Kutipan Teks ▸
───
Bisnis.com, JAKARTA — Direktur Utama PT Bio Farma (Persero) Honesti Basyir mengatakan masih ada potensi pemerintah untuk menurunkan ketetapan harga eceran tertinggi atau HEI pemeriksaan PCR di tengah masyarakat.
Menurut Honesti terdapat sejumlah komponen pembiayaan yang relatif sudah dapat dipangkas untuk efisiensi harga layanan tes Covid-19 tersebut.
“Ada hitung-hitungan sederhana yang kami lakukan kemarin setelah kami mendapat undangan RDP dari Komisi VI, masih ada celah kita untuk turun cuma berapa persennya kami belum pasti,” kata Honesti saat memberi keterangan dalam Rapat Dengar Pendapat dengan Komisi VI DPR RI, Selasa (9/11/2021).
Misalkan, Honesti mencontohkan, produk Bio Saliva bikinan Bio Farma dapat didorong untuk menekan komponen biaya alat pelindung diri atau APD. Selain itu, produk itu dapat dikerjakan secara massal untuk mengoptimalkan raihan volume pemeriksaan di tengah masyarakat.
“Tapi kita tidak bisa detil untuk menghitung implikasi ke biaya karena ada beberapa biaya yang ga bisa kita turunkan seperti biaya tenaga kesehatan itu kan karyawan kami sudah ada aturan untuk kami menggaji mereka dengan level tertentu,” tuturnya.
───
Soal ▸ Dalam kutipan teks tentang harga pemeriksaan PCR, produk buatan Bio Farma apa yang disebut dapat didorong untuk menekan komponen biaya alat pelindung diri?
───
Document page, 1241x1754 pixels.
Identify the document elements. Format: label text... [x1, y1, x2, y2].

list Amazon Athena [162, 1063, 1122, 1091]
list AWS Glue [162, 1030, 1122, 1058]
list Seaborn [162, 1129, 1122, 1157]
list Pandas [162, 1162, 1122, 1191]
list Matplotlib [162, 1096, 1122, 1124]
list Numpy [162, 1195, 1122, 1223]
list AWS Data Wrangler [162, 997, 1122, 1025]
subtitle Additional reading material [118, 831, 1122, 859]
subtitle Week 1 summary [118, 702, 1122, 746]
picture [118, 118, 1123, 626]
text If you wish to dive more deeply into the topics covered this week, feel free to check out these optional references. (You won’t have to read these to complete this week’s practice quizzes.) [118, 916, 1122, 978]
───
Jawaban Anda ▸ Bio Saliva.